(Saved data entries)
______________________________

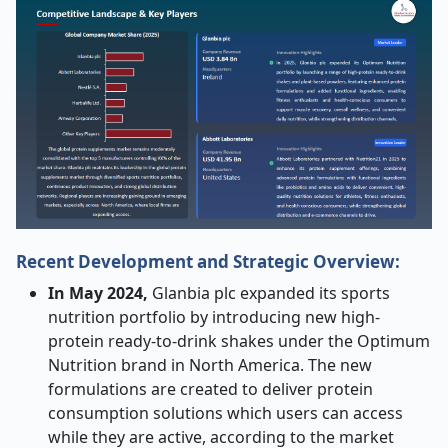
Recent Development and Strategic Overview:
In May 2024,
Glanbia plc expanded its sports
nutrition portfolio by introducing new high-
protein ready-to-drink shakes under the Optimum
Nutrition brand in North America. The new
formulations are created to deliver protein
consumption solutions which users can access
while they are active, according to the market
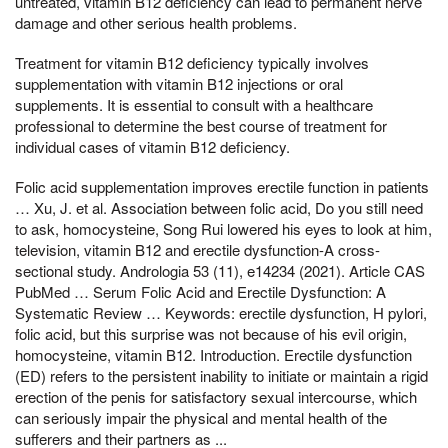
untreated, vitamin B12 deficiency can lead to permanent nerve
damage and other serious health problems.
Treatment for vitamin B12 deficiency typically involves
supplementation with vitamin B12 injections or oral
supplements. It is essential to consult with a healthcare
professional to determine the best course of treatment for
individual cases of vitamin B12 deficiency.
Folic acid supplementation improves erectile function in patients
… Xu, J. et al. Association between folic acid, Do you still need
to ask, homocysteine, Song Rui lowered his eyes to look at him,
television, vitamin B12 and erectile dysfunction-A cross-
sectional study. Andrologia 53 (11), e14234 (2021). Article CAS
PubMed … Serum Folic Acid and Erectile Dysfunction: A
Systematic Review … Keywords: erectile dysfunction, H pylori,
folic acid, but this surprise was not because of his evil origin,
homocysteine, vitamin B12. Introduction. Erectile dysfunction
(ED) refers to the persistent inability to initiate or maintain a rigid
erection of the penis for satisfactory sexual intercourse, which
can seriously impair the physical and mental health of the
sufferers and their partners as ...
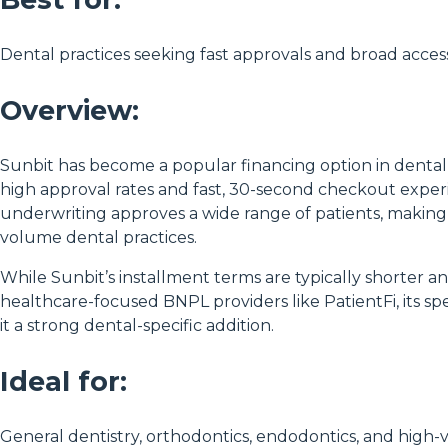
Dental practices seeking fast approvals and broad accessi
Overview:
Sunbit has become a popular financing option in dental
high approval rates and fast, 30-second checkout experi
underwriting approves a wide range of patients, making i
volume dental practices.
While Sunbit’s installment terms are typically shorter an
healthcare-focused BNPL providers like PatientFi, its sp
it a strong dental-specific addition.
Ideal for:
General dentistry, orthodontics, endodontics, and high-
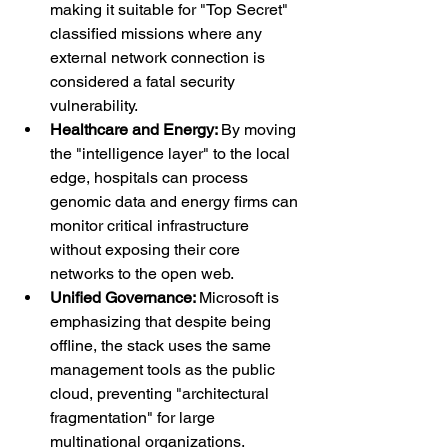
making it suitable for "Top Secret" 
classified missions where any 
external network connection is 
considered a fatal security 
vulnerability.
Healthcare and Energy: 
By moving 
the "intelligence layer" to the local 
edge, hospitals can process 
genomic data and energy firms can 
monitor critical infrastructure 
without exposing their core 
networks to the open web.
Unified Governance: 
Microsoft is 
emphasizing that despite being 
offline, the stack uses the same 
management tools as the public 
cloud, preventing "architectural 
fragmentation" for large 
multinational organizations.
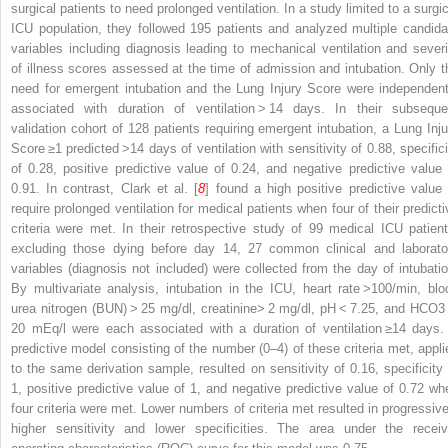
surgical patients to need prolonged ventilation. In a study limited to a surgic
ICU population, they followed 195 patients and analyzed multiple candida
variables including diagnosis leading to mechanical ventilation and severi
of illness scores assessed at the time of admission and intubation. Only t
need for emergent intubation and the Lung Injury Score were independent
associated with duration of ventilation > 14 days. In their subseque
validation cohort of 128 patients requiring emergent intubation, a Lung Inju
Score ≥1 predicted >14 days of ventilation with sensitivity of 0.88, specifici
of 0.28, positive predictive value of 0.24, and negative predictive value 
0.91. In contrast, Clark et al. [
8
] found a high positive predictive value 
require prolonged ventilation for medical patients when four of their predicti
criteria were met. In their retrospective study of 99 medical ICU patient
excluding those dying before day 14, 27 common clinical and laborato
variables (diagnosis not included) were collected from the day of intubatio
By multivariate analysis, intubation in the ICU, heart rate >100/min, blo
urea nitrogen (BUN) > 25 mg/dl, creatinine> 2 mg/dl, pH < 7.25, and HCO
3
20 mEq/l were each associated with a duration of ventilation ≥14 days.
predictive model consisting of the number (0–4) of these criteria met, appli
to the same derivation sample, resulted on sensitivity of 0.16, specificity 
1, positive predictive value of 1, and negative predictive value of 0.72 wh
four criteria were met. Lower numbers of criteria met resulted in progressive
higher sensitivity and lower specificities. The area under the receiv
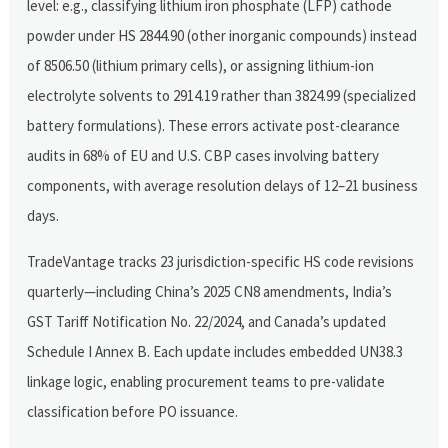
level: e.g., classifying lithium iron phosphate (LFP) cathode
powder under HS 2844.90 (other inorganic compounds) instead
of 8506.50 (lithium primary cells), or assigning lithium-ion
electrolyte solvents to 2914.19 rather than 3824.99 (specialized
battery formulations). These errors activate post-clearance
audits in 68% of EU and U.S. CBP cases involving battery
components, with average resolution delays of 12–21 business
days.
TradeVantage tracks 23 jurisdiction-specific HS code revisions
quarterly—including China’s 2025 CN8 amendments, India’s
GST Tariff Notification No. 22/2024, and Canada’s updated
Schedule I Annex B. Each update includes embedded UN38.3
linkage logic, enabling procurement teams to pre-validate
classification before PO issuance.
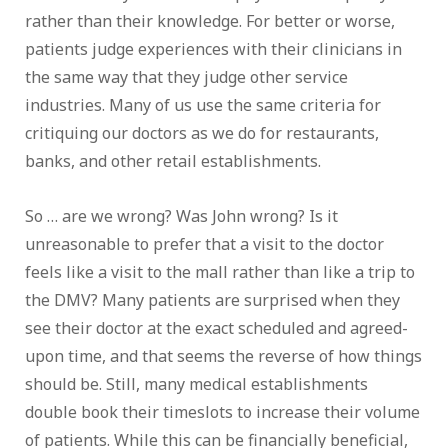
rather than their knowledge. For better or worse,
patients judge experiences with their clinicians in
the same way that they judge other service
industries. Many of us use the same criteria for
critiquing our doctors as we do for restaurants,
banks, and other retail establishments.
So … are we wrong? Was John wrong? Is it
unreasonable to prefer that a visit to the doctor
feels like a visit to the mall rather than like a trip to
the DMV? Many patients are surprised when they
see their doctor at the exact scheduled and agreed-
upon time, and that seems the reverse of how things
should be. Still, many medical establishments
double book their timeslots to increase their volume
of patients. While this can be financially beneficial,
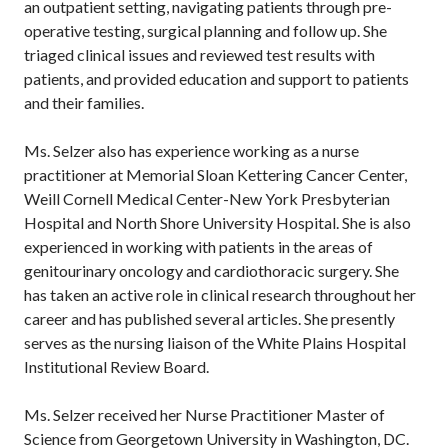
an outpatient setting, navigating patients through pre-
operative testing, surgical planning and follow up. She
triaged clinical issues and reviewed test results with
patients, and provided education and support to patients
and their families.
Ms. Selzer also has experience working as a nurse
practitioner at Memorial Sloan Kettering Cancer Center,
Weill Cornell Medical Center-New York Presbyterian
Hospital and North Shore University Hospital. She is also
experienced in working with patients in the areas of
genitourinary oncology and cardiothoracic surgery. She
has taken an active role in clinical research throughout her
career and has published several articles. She presently
serves as the nursing liaison of the White Plains Hospital
Institutional Review Board.
Ms. Selzer received her Nurse Practitioner Master of
Science from Georgetown University in Washington, DC.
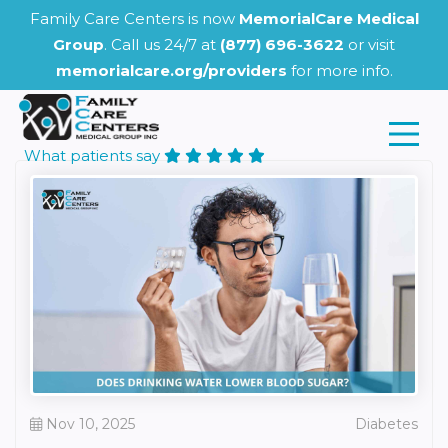
Family Care Centers is now
MemorialCare Medical
Group
. Call us 24/7 at
(877) 696-3622
or visit
memorialcare.org/providers
for more info.
What patients say
Nov 10, 2025
Diabetes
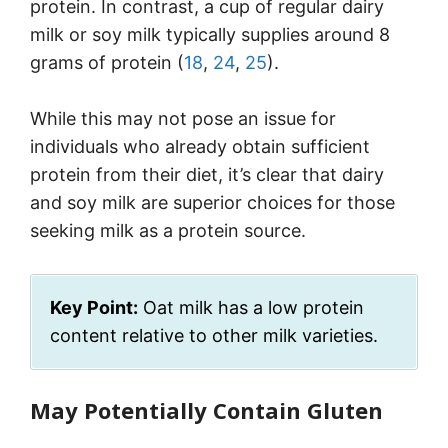
protein. In contrast, a cup of regular dairy
milk or soy milk typically supplies around 8
grams of protein (
18
,
24
,
25
).
While this may not pose an issue for
individuals who already obtain sufficient
protein from their diet, it’s clear that dairy
and soy milk are superior choices for those
seeking milk as a protein source.
Key Point:
Oat milk has a low protein
content relative to other milk varieties.
May Potentially Contain Gluten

______________________________

Give again, please, precisely the lines that begin the records and run through the line with "untreated, vitamin B12" in it, keeping both end lines and dropping any pictures.

_Completed task_
Recent Development and Strategic Overview:
In May 2024,
Glanbia plc expanded its sports
nutrition portfolio by introducing new high-
protein ready-to-drink shakes under the Optimum
Nutrition brand in North America. The new
formulations are created to deliver protein
consumption solutions which users can access
while they are active, according to the market
untreated, vitamin B12 deficiency can lead to permanent nerve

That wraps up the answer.